Westwood said he was unaware of his potential history-making back-nine until he was tallying up his score with Burns after the round and saw the “29” flashed on the board. He didn’t know the magnitude of his burned edge at 18, and, for that matter, he wasn’t miffed that he was denied a spot to stand alone Open history.
“No. I’m not that bothered. I’d have taken 29 on the back nine stood on the 10th tee,” Westwood said with the smile of a man in complete control of his golf ball for the last three hours of Saturday’s round.
“I knew I was playing well. I sort of had it on a string and was hitting it in all the right spots. It’s nice to play golf like that when you’re not thinking.”
Westwood turned a potential trainwreck Saturday into one for the Open record books. That sparkling 29 will have him enter Sunday’s final round one shot back of ninth place and four shots back of fourth. A top-10 finish will guarantee Westwood a trip back to the Open next year at Royal Birkdale, which he counts among his favorite courses in the world. A top-four finish would get him a ticket into all four majors in 2026.
But none of that will be on Westwood’s mind on Sunday along the coast of Northern Ireland.

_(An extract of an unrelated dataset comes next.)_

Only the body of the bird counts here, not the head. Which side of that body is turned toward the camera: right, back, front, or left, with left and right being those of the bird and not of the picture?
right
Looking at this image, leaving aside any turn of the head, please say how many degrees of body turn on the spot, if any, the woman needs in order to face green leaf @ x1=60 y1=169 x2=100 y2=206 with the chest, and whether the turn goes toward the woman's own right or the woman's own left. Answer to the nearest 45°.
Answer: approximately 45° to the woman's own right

Westwood isn’t thinking about what’s next — the future hasn’t crossed his mind since he medaled at the Dundonald Links qualifying site to get into Royal Portrush. Westwood is merely basking in the glow of the Open Championship, a warmth that can’t be duplicated and one he hopes to feel again.

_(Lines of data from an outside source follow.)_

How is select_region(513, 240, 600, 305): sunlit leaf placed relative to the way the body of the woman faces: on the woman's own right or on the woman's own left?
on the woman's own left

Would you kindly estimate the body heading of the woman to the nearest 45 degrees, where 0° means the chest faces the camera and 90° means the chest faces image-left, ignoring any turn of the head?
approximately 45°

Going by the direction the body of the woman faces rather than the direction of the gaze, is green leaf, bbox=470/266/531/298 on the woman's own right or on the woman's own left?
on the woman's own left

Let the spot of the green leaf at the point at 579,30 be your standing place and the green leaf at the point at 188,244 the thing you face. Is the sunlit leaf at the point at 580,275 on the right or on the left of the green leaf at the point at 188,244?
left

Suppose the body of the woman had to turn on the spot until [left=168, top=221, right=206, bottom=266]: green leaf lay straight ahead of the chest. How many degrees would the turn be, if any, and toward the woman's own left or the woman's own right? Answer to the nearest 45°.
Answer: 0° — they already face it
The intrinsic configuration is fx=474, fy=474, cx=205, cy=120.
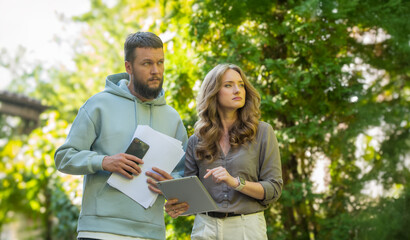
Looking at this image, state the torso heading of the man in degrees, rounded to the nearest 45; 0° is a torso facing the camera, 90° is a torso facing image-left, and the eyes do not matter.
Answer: approximately 315°

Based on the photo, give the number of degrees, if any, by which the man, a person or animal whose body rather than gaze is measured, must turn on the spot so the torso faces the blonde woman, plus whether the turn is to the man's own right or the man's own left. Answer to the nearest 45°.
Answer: approximately 45° to the man's own left

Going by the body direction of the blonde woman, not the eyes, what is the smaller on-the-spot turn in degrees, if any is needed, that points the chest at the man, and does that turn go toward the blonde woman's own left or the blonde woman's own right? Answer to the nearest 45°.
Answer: approximately 90° to the blonde woman's own right

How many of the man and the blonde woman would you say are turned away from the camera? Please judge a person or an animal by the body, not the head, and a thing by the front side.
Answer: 0

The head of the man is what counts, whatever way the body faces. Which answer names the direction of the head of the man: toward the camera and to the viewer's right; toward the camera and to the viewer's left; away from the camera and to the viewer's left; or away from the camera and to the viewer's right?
toward the camera and to the viewer's right

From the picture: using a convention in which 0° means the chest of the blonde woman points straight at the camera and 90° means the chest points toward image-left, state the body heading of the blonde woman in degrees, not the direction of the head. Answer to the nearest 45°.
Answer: approximately 0°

Sunday for Westwood will be about living in the moment. He won’t step on the tee envisioning a day where he goes crazy low and steals the title from a stumbling Scottie Scheffler. He won’t fret a poor chip or missed putt that causes him to fall short of 2026 major trips.
“I’ve set no goals for this week at all whatsoever,” Westwood said.
Westwood, one of golf’s aging lions, will take another loop around the Open Championship on Sunday and think not about a potential 91st career major start at Birkdale next year, but about the golf bliss that is delivered only four days a year.
“I was just saying it’s the best walk in golf, the walk to the 18th green at the Open,” Westwood said.
It’s a stroll he’ll get to make at least one more time.